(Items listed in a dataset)

▽

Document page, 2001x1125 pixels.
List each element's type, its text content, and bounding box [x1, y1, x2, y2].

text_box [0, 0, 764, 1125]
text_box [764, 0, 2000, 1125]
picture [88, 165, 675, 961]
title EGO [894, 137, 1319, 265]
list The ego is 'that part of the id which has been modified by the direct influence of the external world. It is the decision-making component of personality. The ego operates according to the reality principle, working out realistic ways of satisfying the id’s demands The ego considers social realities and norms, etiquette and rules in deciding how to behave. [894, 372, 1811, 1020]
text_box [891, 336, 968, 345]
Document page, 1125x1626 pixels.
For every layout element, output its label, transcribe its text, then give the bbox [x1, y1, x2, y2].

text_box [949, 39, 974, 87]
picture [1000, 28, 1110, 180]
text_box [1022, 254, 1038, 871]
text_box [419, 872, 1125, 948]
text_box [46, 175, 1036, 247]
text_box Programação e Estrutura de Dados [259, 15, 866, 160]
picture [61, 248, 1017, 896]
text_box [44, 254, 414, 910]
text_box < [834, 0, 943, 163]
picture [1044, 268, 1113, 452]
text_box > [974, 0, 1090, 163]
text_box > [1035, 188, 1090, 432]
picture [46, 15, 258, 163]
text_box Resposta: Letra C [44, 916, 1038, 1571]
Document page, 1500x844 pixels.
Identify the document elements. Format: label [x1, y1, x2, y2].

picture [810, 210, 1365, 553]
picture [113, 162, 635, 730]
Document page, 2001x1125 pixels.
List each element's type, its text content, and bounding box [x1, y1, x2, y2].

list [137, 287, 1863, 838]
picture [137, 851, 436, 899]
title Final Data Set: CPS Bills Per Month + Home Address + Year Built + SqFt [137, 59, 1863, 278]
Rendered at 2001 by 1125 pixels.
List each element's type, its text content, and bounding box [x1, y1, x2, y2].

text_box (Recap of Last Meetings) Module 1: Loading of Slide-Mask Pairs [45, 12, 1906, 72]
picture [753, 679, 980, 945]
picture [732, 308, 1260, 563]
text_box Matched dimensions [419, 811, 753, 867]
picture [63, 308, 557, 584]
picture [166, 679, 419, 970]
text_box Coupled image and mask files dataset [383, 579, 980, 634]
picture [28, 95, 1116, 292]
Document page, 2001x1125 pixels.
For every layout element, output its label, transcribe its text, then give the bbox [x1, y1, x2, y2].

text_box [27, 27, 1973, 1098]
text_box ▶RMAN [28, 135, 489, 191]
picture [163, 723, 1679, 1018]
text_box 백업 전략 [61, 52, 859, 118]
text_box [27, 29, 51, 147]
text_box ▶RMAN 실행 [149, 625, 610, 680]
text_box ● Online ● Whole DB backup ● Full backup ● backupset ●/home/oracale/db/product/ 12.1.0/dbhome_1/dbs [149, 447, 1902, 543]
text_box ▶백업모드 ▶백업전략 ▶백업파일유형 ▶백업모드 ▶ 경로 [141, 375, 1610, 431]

△

Among the entries above, the line containing "Document page, 1125x1626 pixels.", the line containing "text_box [419, 872, 1125, 948]", and all lines between them are to be restated word for word; nothing else belongs in the reply.

Document page, 1125x1626 pixels.
For every layout element, output its label, transcribe its text, then give the bbox [x1, y1, x2, y2].

text_box [949, 39, 974, 87]
picture [1000, 28, 1110, 180]
text_box [1022, 254, 1038, 871]
text_box [419, 872, 1125, 948]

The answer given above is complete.